BEAT THAT, FATBOY!!!
( , Thu 11 Oct 2012, 23:24, Reply)

So there were kids there with cool older brothers or parents that smoked dope, etc.
But it took me until my fifth year to meet them.
There was still the twats who called you names if you had long hair, but it didn't really matter because there were enough alternative people to make it bearable.
( , Thu 11 Oct 2012, 23:23, Reply)

I passed my 11 plus and went to Grammar School.
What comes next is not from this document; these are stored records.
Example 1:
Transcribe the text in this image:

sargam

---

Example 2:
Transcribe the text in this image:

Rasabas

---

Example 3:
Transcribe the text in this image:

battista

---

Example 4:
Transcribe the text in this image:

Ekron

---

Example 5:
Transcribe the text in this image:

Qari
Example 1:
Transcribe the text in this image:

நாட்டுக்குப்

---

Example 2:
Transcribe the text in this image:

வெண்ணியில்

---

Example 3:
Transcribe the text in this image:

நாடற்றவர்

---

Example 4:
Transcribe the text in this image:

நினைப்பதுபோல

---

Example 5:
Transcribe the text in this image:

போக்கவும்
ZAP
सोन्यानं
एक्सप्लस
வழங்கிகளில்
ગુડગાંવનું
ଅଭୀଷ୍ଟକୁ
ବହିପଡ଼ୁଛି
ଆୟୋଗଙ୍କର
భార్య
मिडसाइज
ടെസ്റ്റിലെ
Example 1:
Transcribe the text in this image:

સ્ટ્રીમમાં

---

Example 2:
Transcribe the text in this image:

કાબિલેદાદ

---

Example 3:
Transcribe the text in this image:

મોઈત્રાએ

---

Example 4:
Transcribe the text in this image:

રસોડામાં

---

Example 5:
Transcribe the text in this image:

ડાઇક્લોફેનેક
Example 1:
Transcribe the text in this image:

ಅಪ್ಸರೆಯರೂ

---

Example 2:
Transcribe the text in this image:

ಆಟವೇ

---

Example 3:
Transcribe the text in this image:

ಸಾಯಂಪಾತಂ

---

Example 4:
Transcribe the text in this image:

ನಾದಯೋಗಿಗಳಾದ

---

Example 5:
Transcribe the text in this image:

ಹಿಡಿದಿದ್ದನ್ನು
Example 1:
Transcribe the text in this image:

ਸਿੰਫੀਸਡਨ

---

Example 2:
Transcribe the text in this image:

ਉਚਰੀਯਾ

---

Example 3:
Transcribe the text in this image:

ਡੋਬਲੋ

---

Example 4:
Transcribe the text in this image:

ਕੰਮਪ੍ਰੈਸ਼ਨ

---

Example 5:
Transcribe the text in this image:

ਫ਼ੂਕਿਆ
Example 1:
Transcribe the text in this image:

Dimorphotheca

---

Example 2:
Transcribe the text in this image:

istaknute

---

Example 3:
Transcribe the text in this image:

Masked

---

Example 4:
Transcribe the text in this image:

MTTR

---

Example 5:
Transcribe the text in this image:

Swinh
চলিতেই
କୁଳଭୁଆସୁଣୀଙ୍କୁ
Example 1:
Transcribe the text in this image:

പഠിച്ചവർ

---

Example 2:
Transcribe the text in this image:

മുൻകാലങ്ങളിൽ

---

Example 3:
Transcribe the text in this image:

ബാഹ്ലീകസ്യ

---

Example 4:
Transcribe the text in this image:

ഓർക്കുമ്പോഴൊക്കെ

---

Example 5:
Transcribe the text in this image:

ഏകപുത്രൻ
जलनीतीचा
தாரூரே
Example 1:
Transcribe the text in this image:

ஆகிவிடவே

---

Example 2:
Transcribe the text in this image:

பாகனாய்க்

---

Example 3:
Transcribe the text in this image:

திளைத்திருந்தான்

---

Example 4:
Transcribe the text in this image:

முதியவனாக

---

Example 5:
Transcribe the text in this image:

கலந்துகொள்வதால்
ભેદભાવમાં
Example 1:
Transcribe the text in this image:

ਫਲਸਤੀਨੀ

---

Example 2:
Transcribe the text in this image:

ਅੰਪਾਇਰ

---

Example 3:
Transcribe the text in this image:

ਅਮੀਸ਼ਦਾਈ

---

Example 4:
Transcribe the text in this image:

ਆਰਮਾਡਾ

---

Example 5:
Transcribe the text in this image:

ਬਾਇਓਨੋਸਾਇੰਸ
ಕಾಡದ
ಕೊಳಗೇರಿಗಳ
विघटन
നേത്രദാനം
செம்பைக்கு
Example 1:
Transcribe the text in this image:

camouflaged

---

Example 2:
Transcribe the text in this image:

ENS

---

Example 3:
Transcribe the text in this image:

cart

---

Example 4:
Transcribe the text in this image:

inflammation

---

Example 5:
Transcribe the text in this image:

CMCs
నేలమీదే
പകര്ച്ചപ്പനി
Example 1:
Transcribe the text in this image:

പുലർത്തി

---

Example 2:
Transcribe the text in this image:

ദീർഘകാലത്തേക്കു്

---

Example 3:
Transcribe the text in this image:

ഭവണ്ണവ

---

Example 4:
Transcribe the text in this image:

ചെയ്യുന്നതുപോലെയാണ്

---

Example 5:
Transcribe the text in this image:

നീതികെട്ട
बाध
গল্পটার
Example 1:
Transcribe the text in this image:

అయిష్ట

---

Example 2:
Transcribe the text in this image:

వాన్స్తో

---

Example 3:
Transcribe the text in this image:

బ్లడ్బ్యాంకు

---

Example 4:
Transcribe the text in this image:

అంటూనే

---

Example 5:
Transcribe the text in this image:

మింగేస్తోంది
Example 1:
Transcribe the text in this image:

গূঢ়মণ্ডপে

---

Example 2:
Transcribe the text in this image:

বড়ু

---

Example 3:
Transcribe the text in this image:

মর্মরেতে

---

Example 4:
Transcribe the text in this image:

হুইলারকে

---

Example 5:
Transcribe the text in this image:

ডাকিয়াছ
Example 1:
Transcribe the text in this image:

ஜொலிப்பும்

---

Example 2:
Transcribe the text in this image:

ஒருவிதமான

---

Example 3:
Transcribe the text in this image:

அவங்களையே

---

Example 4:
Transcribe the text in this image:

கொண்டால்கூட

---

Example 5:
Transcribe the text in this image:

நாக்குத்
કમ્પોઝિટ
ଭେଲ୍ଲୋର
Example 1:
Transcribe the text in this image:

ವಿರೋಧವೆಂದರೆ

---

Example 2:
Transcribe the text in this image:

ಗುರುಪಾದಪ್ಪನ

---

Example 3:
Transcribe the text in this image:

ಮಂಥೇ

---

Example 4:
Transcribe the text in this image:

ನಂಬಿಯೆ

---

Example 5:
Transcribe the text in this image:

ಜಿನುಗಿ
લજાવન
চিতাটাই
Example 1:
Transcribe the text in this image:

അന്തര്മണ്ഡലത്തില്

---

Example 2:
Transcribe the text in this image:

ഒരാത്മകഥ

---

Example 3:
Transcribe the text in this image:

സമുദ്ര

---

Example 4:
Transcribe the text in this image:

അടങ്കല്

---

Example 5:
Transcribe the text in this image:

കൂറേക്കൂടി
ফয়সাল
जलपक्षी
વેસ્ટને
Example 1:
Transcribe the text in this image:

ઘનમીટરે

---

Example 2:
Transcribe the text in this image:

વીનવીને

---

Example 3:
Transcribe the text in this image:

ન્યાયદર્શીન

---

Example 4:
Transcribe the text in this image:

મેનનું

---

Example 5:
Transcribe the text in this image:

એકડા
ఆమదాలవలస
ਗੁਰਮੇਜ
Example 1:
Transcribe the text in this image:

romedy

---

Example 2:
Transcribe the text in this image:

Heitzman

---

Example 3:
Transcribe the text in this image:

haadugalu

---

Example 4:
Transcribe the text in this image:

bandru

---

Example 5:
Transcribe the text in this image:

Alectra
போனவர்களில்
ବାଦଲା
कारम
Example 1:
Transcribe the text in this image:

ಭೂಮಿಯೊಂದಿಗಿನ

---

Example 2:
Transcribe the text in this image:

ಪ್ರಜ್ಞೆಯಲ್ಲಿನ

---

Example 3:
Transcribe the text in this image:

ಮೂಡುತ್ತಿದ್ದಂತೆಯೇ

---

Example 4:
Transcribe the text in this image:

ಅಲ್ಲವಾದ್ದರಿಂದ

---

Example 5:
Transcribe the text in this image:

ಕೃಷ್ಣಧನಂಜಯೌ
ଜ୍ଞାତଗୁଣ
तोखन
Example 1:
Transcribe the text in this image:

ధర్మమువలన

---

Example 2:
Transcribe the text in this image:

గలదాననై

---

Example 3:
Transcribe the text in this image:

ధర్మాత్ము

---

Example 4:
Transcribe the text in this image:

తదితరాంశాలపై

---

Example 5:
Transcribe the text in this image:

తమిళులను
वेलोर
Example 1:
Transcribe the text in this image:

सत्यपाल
A year later it became a comprehensive but it was the closest school to home so I stayed there - ex Grammar School teachers forced to teach in a comp wasn't a happy mix at all.
They loved our year but even as a 15 year old I watched standards decline.
( , Thu 11 Oct 2012, 23:30, Reply)

Me, Buzz and Jez used to get the train to Manchester every Saturday to buy music - 128 miles to buy good stuff.
( , Thu 11 Oct 2012, 23:01, Reply)

Imagine growing up in a working class North West town in the early 80's, when it was all fucking Spandau Ballet.
If I sometimes spit out balls of vitriol, remember that the place I grew up in was dead from the hair down and then understand that my younger brother is gay.
( , Thu 11 Oct 2012, 22:58, Reply)

And I grew up an articulate, well read, awkward stammerer in abject poverty in a council house.
Not sure what that has to do with anything really.
( , Thu 11 Oct 2012, 23:00, Reply)

Parochial, insular towns either crush you or squeeze you out to something better.